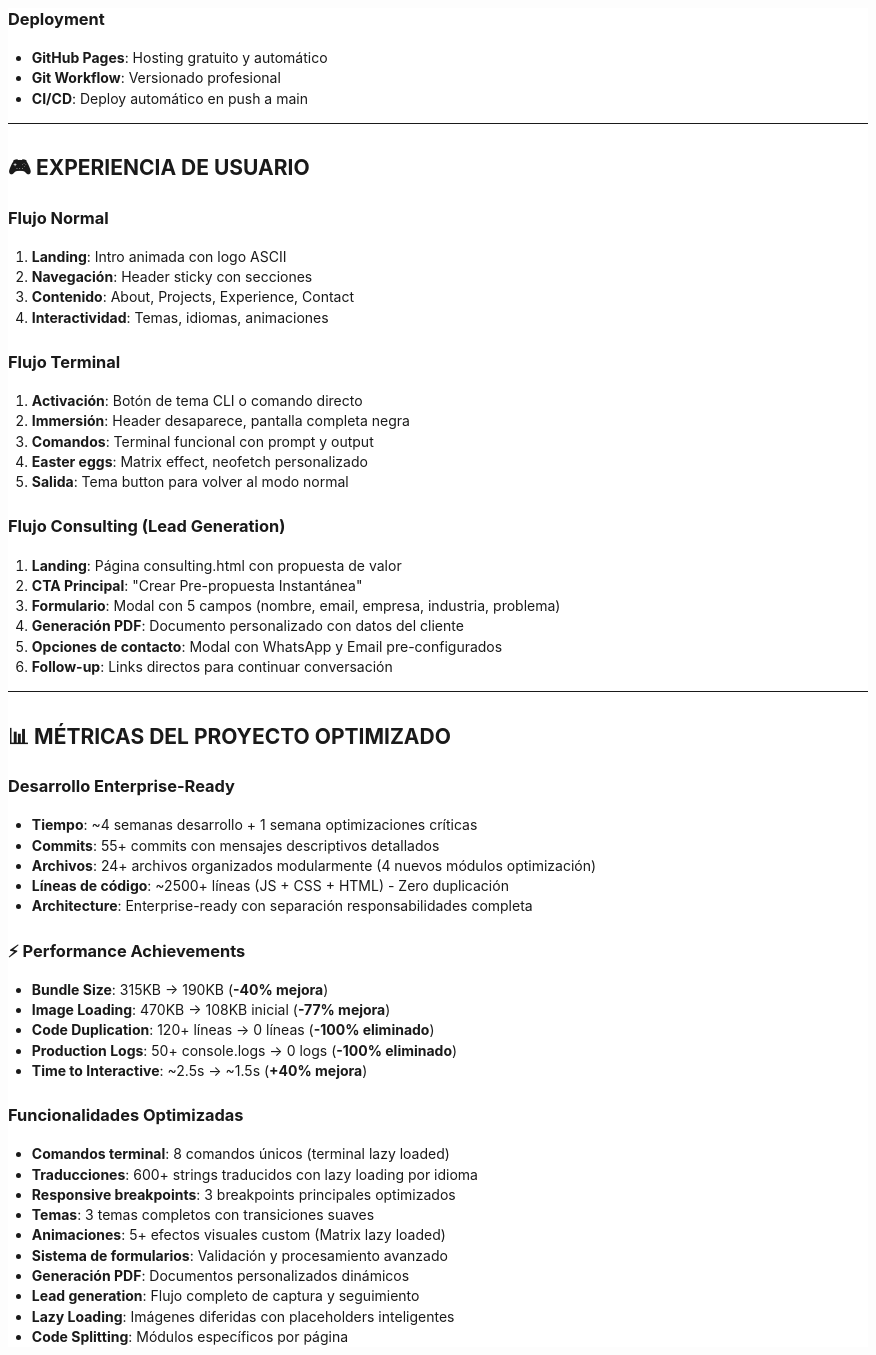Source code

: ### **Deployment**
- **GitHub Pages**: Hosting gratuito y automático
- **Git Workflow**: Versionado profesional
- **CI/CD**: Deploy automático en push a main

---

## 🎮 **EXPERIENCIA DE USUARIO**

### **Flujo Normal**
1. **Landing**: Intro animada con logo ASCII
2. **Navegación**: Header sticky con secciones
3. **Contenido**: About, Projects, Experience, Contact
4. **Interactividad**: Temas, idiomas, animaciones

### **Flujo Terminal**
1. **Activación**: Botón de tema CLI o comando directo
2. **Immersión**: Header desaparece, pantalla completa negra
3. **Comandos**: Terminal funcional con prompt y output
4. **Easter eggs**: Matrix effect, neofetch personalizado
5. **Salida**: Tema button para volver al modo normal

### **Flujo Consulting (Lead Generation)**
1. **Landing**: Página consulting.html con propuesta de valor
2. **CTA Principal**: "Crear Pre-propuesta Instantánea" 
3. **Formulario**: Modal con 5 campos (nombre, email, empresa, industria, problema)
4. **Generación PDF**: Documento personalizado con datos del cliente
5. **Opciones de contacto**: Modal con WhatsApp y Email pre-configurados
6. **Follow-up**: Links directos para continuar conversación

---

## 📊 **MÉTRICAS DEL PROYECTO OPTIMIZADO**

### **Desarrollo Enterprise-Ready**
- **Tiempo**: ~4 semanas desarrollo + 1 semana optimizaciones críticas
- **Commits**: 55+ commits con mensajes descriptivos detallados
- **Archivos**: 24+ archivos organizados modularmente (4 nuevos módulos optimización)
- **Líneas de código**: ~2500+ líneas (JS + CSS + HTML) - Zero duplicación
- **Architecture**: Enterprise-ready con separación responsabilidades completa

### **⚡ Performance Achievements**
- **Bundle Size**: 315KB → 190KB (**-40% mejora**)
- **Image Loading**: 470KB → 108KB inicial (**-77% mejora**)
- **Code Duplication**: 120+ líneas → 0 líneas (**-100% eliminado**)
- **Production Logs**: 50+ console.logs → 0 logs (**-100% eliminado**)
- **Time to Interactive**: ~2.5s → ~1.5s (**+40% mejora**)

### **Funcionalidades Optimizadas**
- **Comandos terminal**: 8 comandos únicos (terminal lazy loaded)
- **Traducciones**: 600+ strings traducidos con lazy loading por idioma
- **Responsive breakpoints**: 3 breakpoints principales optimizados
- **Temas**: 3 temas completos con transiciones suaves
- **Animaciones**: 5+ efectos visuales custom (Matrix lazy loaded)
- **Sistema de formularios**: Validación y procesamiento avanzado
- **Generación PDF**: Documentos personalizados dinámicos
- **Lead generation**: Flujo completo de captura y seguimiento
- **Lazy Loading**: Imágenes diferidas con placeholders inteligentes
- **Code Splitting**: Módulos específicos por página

---

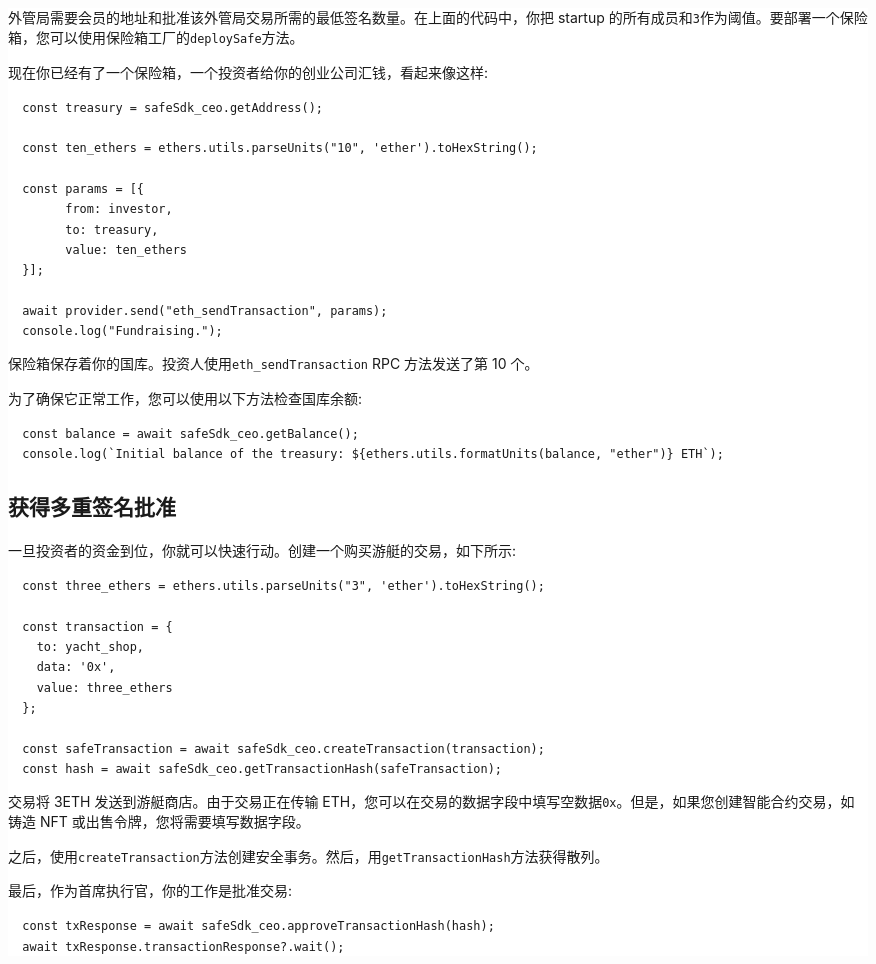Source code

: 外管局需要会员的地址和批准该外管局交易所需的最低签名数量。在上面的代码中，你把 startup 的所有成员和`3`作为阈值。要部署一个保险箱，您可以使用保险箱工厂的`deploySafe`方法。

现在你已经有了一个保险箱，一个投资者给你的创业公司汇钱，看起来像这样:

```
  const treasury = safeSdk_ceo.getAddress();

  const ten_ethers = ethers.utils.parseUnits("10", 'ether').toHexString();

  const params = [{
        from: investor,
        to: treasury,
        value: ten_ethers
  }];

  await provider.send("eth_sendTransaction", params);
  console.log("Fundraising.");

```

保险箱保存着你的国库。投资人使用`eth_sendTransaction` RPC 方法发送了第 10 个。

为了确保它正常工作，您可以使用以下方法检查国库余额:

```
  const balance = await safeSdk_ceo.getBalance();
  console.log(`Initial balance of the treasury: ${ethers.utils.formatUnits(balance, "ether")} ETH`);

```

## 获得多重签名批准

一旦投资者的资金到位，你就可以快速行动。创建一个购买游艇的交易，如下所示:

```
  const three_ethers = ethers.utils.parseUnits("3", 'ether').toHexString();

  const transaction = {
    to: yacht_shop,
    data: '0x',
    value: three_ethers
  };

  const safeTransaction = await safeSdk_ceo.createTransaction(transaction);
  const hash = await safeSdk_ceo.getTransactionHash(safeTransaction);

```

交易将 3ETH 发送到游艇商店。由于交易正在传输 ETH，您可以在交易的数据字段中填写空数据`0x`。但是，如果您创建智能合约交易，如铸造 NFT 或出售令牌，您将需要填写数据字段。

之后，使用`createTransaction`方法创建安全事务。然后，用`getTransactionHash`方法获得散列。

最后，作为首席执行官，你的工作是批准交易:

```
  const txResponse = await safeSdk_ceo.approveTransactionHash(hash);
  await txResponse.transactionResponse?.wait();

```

**What to produce:**
Go line by line through the data and copy any that contain "completa".

**Expected answer:**
2. **Immersión**: Header desaparece, pantalla completa negra
- **Architecture**: Enterprise-ready con separación responsabilidades completa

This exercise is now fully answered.